The temple of Apollo, of ivory- or marble-colored holly wood, is a product of our little forest yard here on Whidbey. I imagine that temple as the place where the priest Maros is rescued and where he presents Odysseus with the wine that Odysseus will use, unmixed, to inebriate the Cyclops – and so the story leapfrogs from one episode to another, the wine from one event an element in the next – as Homer links episodes with such delicious detail.

The roof of the temple of Apollo is refashioned from a remnant from a holly turning my husband was working on. In fact, several bits of these sculptures are created from discards from his lathe projects, errors or unanticipated wood fractures which render some piece he is working on unsuitable for turning or in some other way unworkable. Or sometimes a piece my husband has turned on the lathe will become too thin, or will fly off the lathe and break, or split in process. Then, for instance, the cup-top of a delicate goblet my husband has turned, with a stem so thin it could not hold up  -- becomes, on repurposing, a hut for the daughters of Helios (sculpture #11), or the bedroom of the princess Nausicaa (sculpture #13).

So some of the sculptures could be seen as sharing aspects with another series of my sculptures, the Tikkun Olam series, based on the notion of the broken, repaired. When the lathe work turns disastrous and some woodturning my husband is working on is suddenly destroyed, I first commiserate the loss of what he imagined for that wood becoming: "Oh, I'm so sorry! That's too bad!" And I really mean it !  – But then, either before or even after he has tossed it on the burn pile (not yet lit!), I think --- now what else could that be? Occasionally I will ask him to turn a particular form, like the columns of Apollo's temple in this sculpture, but often I take rough discards, like the cone on the top of the temple, refashion them into something my own imagination calls for, carve, rasp, and sand them until they are just what I want, then finish them with oil or varnish, depending on the lustre I want, set them in place, and wait to see if that place is the "right place" before gluing the complex puzzle together.

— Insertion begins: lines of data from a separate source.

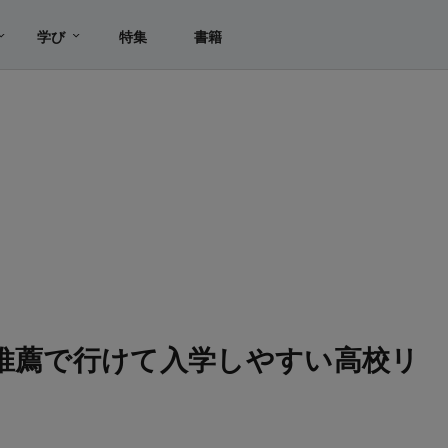
学び
特集
書籍
校推薦で行けて入学しやすい高校リ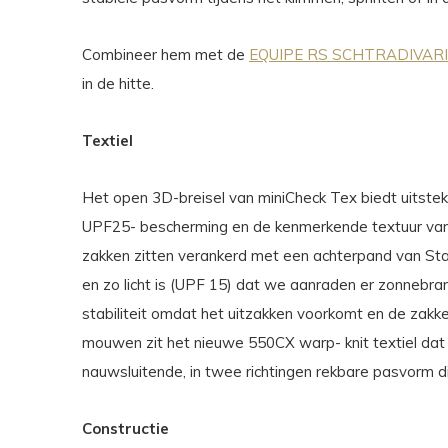
Combineer hem met de
EQUIPE RS SCHTRADIVARI 
in de hitte.
Textiel
Het open 3D-breisel van miniCheck Tex biedt uitste
UPF25- bescherming en de kenmerkende textuur van 
zakken zitten verankerd met een achterpand van Stab
en zo licht is (UPF 15) dat we aanraden er zonnebr
stabiliteit omdat het uitzakken voorkomt en de zakke
mouwen zit het nieuwe 550CX warp- knit textiel da
nauwsluitende, in twee richtingen rekbare pasvorm di
Constructie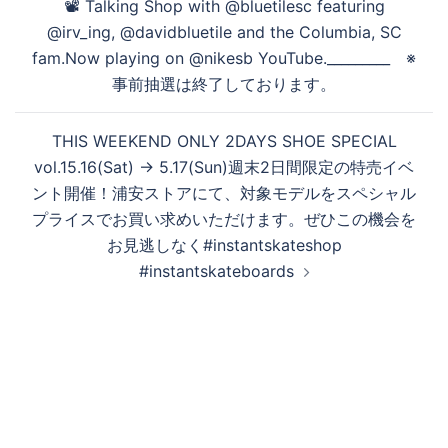
る
📽️ Talking Shop with @bluetilesc featuring
@irv_ing, @davidbluetile and the Columbia, SC
fam.Now playing on @nikesb YouTube._________ ※
事前抽選は終了しております。
THIS WEEKEND ONLY 2DAYS SHOE SPECIAL
vol.15.16(Sat) → 5.17(Sun)週末2日間限定の特売イベ
ント開催！浦安ストアにて、対象モデルをスペシャル
プライスでお買い求めいただけます。ぜひこの機会を
お見逃しなく#instantskateshop
#instantskateboards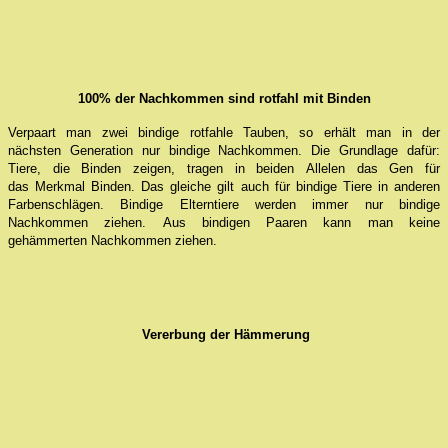
100% der Nachkommen sind rotfahl mit Binden
Verpaart man zwei bindige rotfahle Tauben, so erhält man in der
nächsten Generation nur bindige Nachkommen. Die Grundlage dafür:
Tiere, die Binden zeigen, tragen in beiden Allelen das Gen für
das Merkmal Binden. Das gleiche gilt auch für bindige Tiere in anderen
Farbenschlägen. Bindige Elterntiere werden immer nur bindige
Nachkommen ziehen. Aus bindigen Paaren kann man keine
gehämmerten Nachkommen ziehen.
Vererbung der Hämmerung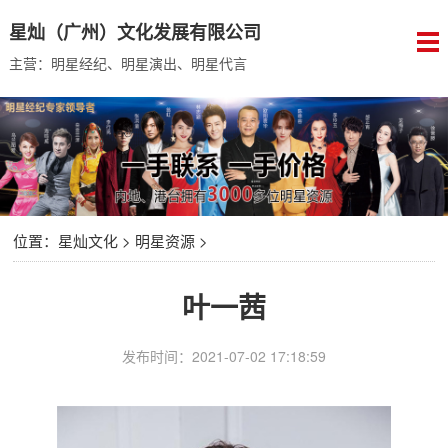
星灿（广州）文化发展有限公司
主营：明星经纪、明星演出、明星代言
位置：
星灿文化
>
明星资源
>
叶一茜
发布时间：2021-07-02 17:18:59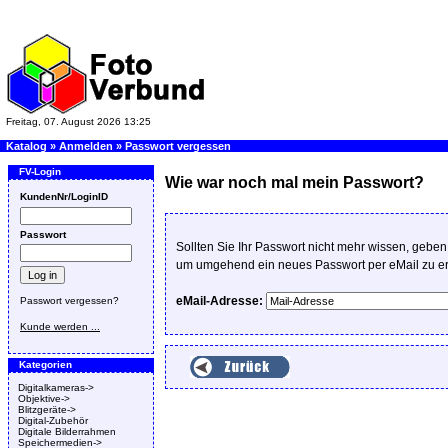
Freitag, 07. August 2026 13:25
Katalog
»
Anmelden
»
Passwort vergessen
FV-Login
Wie war noch mal mein Passwort?
KundenNr/LoginID
Passwort
Sollten Sie Ihr Passwort nicht mehr wissen, gebe
um umgehend ein neues Passwort per eMail zu er
eMail-Adresse:
Passwort vergessen?
Kunde werden ...
Kategorien
Digitalkameras->
Objektive->
Blitzgeräte->
Digital-Zubehör
Digitale Bilderrahmen
Speichermedien->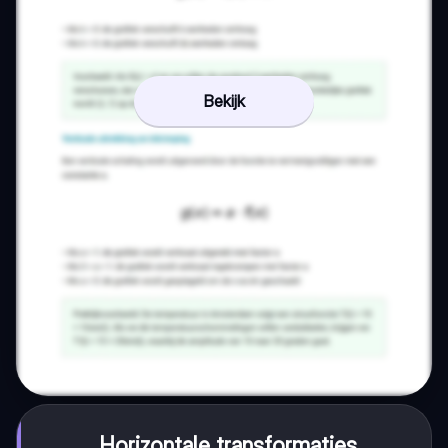
Bekijk
Horizontale transformaties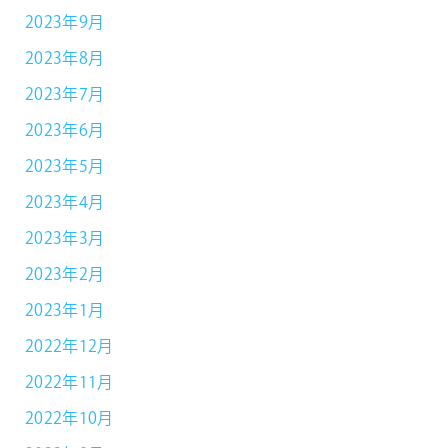
2023年9月
2023年8月
2023年7月
2023年6月
2023年5月
2023年4月
2023年3月
2023年2月
2023年1月
2022年12月
2022年11月
2022年10月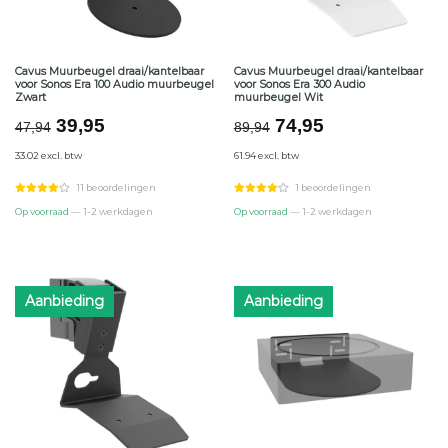
Cavus Muurbeugel draai/kantelbaar
Cavus Muurbeugel draai/kantelbaar
voor Sonos Era 100 Audio muurbeugel
voor Sonos Era 300 Audio
Zwart
muurbeugel Wit
Oorspronkelijke
Huidige
Oorspronkelijke
Huidige
39,95
74,95
47,94
89,94
prijs
prijs
prijs
prijs
33.02 excl. btw
61.94 excl. btw
was:
is:
was:
is:
€47,94.
€39,95.
€89,94.
€74,95.
11 beoordelingen
1 beoordelingen
Op voorraad
— 1-2 werkdagen
Op voorraad
— 1-2 werkdagen
Aanbieding
Aanbieding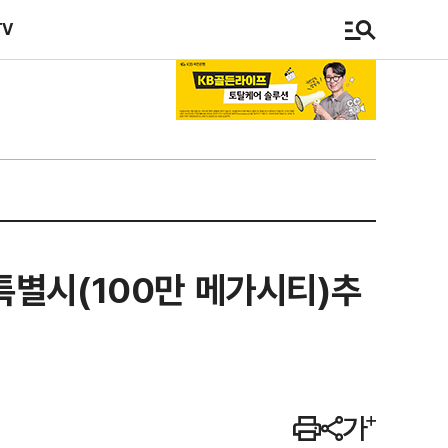
TV
특별시(100만 메가시티)추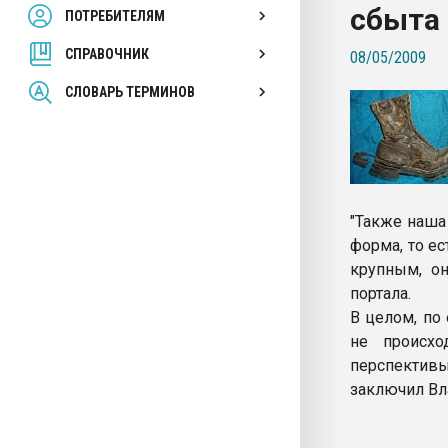
сбыта 
ПОТРЕБИТЕЛЯМ
Armaloy PC/ABS-1IM че
СПРАВОЧНИК
08/05/2009
ПЕРЕЙТИ НА 
СЛОВАРЬ ТЕРМИНОВ
"Также наша 
форма, то ес
крупным, он
портала.
В целом, по 
не происхо
перспектив
заключил Вл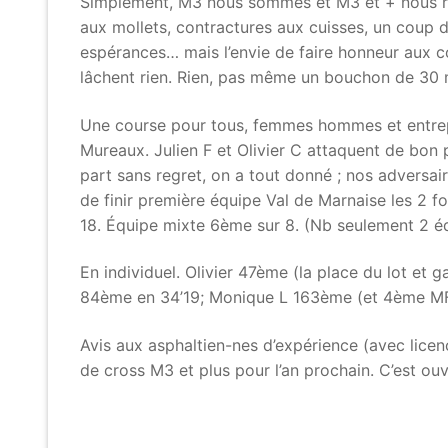
Simplement, M3 nous sommes et M3 et + nous rest
aux mollets, contractures aux cuisses, un coup d
espérances… mais l’envie de faire honneur aux co
lâchent rien. Rien, pas même un bouchon de 30 m
Une course pour tous, femmes hommes et entrepri
Mureaux. Julien F et Olivier C attaquent de bon 
part sans regret, on a tout donné ; nos adversair
de finir première équipe Val de Marnaise les 2 f
18. Équipe mixte 6ème sur 8. (Nb seulement 2 
En individuel. Olivier 47ème (la place du lot et 
84ème en 34’19; Monique L 163ème (et 4ème MF
Avis aux asphaltien-nes d’expérience (avec lice
de cross M3 et plus pour l’an prochain. C’est ouv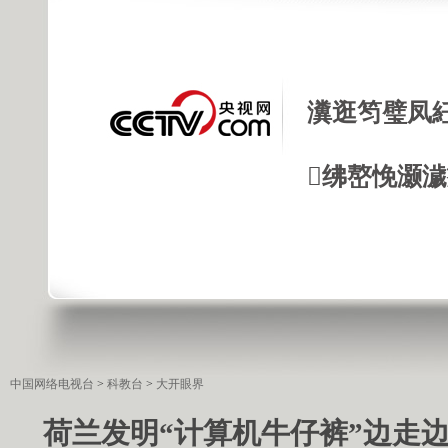
瀵逛笉璧凤
绋嶅悗灏
中国网络电视台
>
科教台
>
大开眼界
荷兰发明“计算机牛仔裤”边走边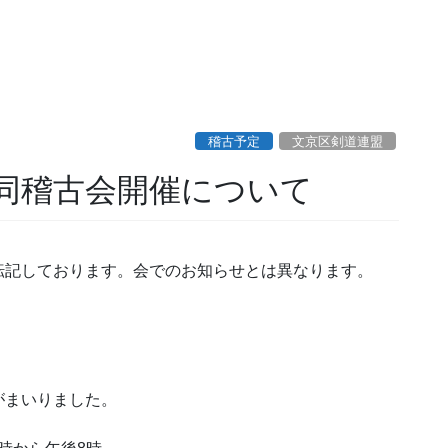
稽古予定
文京区剣道連盟
同稽古会開催について
転記しております。会でのお知らせとは異なります。
がまいりました。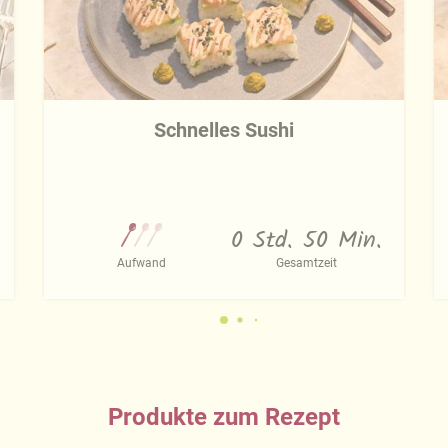
Schnelles Sushi
0 Std. 50 Min.
Aufwand
Gesamtzeit
Produkte zum Rezept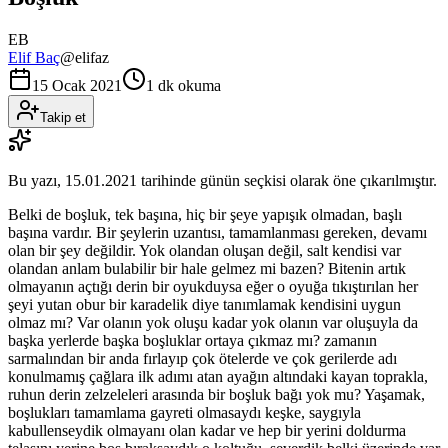
EB
Elif Baç
@
elifaz
15 Ocak 2021
1 dk okuma
Takip et
Bu yazı,
15.01.2021
tarihinde günün seçkisi olarak öne çıkarılmıştır.
Belki de boşluk, tek başına, hiç bir şeye yapışık olmadan, başlı
başına vardır. Bir şeylerin uzantısı, tamamlanması gereken, devamı
olan bir şey değildir. Yok olandan oluşan değil, salt kendisi var
olandan anlam bulabilir bir hale gelmez mi bazen? Bitenin artık
olmayanın açtığı derin bir oyukduysa eğer o oyuğa tıkıştırılan her
şeyi yutan obur bir karadelik diye tanımlamak kendisini uygun
olmaz mı? Var olanın yok oluşu kadar yok olanın var oluşuyla da
başka yerlerde başka boşluklar ortaya çıkmaz mı? zamanın
sarmalından bir anda fırlayıp çok ötelerde ve çok gerilerde adı
konulmamış çağlara ilk adımı atan ayağın altındaki kayan toprakla,
ruhun derin zelzeleleri arasında bir boşluk bağı yok mu? Yaşamak,
boşlukları tamamlama gayreti olmasaydı keşke, saygıyla
kabullenseydik olmayanı olan kadar ve hep bir yerini doldurma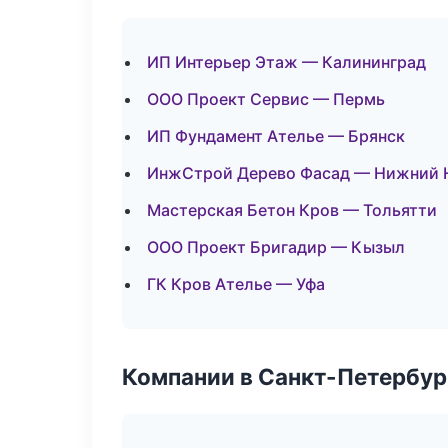
ИП Интерьер Этаж — Калининград
ООО Проект Сервис — Пермь
ИП Фундамент Ателье — Брянск
ИнжСтрой Дерево Фасад — Нижний 
Мастерская Бетон Кров — Тольятти
ООО Проект Бригадир — Кызыл
ГК Кров Ателье — Уфа
Компании в Санкт-Петербур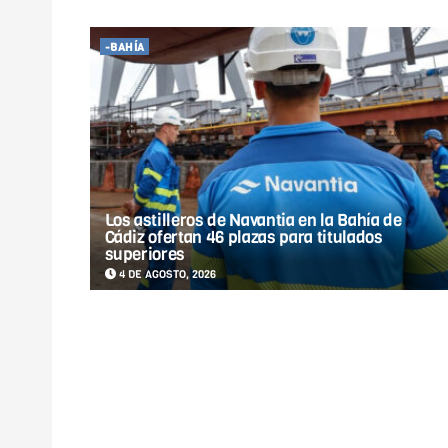
-BAHÍA
Los astilleros de Navantia en la Bahía de
Cádiz ofertan 46 plazas para titulados
superiores
4 DE AGOSTO, 2026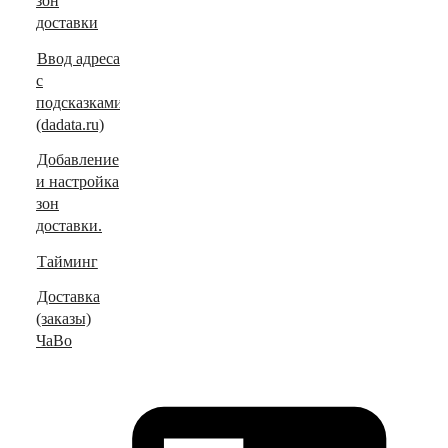
зон
доставки
Ввод адреса
с
подсказками
(dadata.ru)
Добавление
и настройка
зон
доставки.
Тайминг
Доставка
(заказы)
ЧаВо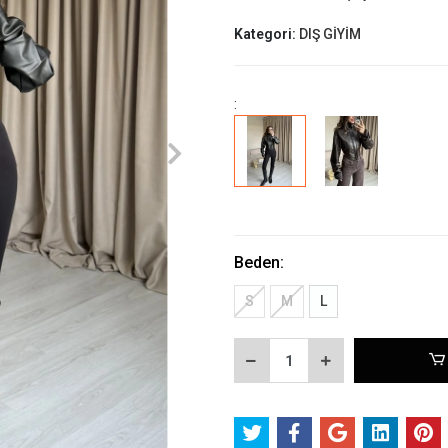
Kategori:
DIŞ GİYİM
:
Beden:
S
M
L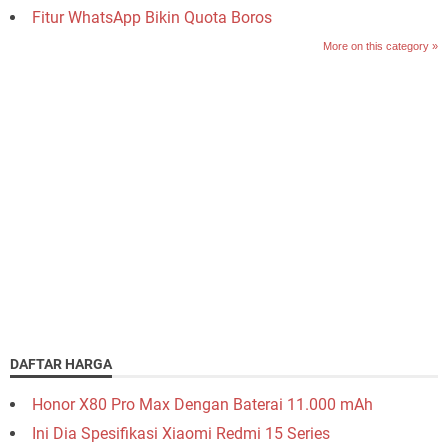
Fitur WhatsApp Bikin Quota Boros
More on this category »
DAFTAR HARGA
Honor X80 Pro Max Dengan Baterai 11.000 mAh
Ini Dia Spesifikasi Xiaomi Redmi 15 Series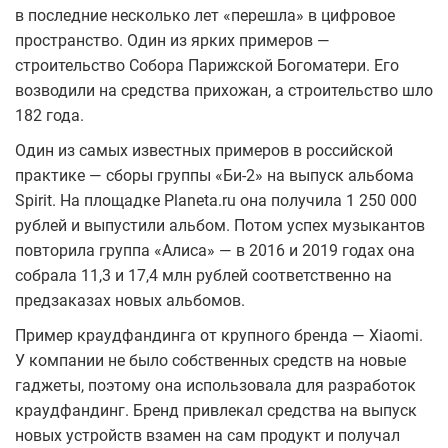
в последние несколько лет «перешла» в цифровое
пространство. Один из ярких примеров —
строительство Собора Парижской Богоматери. Его
возводили на средства прихожан, а строительство шло
182 года.
Один из самых известных примеров в российской
практике — сборы группы «Би-2» на выпуск альбома
Spirit. На площадке Planeta.ru она получила 1 250 000
рублей и выпустили альбом. Потом успех музыкантов
повторила группа «Алиса» — в 2016 и 2019 годах она
собрала 11,3 и 17,4 млн рублей соответственно на
предзаказах новых альбомов.
Пример краудфандинга от крупного бренда — Xiaomi.
У компании не было собственных средств на новые
гаджеты, поэтому она использовала для разработок
краудфандинг. Бренд привлекал средства на выпуск
новых устройств взамен на сам продукт и получал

Some couples play golf, tennis, or bridge together. My husband and I hang out in the garage-studio, fragrant with wood chips from all sorts of trees, with a few cool tools at arm's length, and as many grades of sandpaper as are made. For hours at a time, he at the lathe on his side of the garage, and I at my carving table on the other side, we engage in parallel play, with mutual respect, each of us working separately, yet together, on creative projects that use us both well!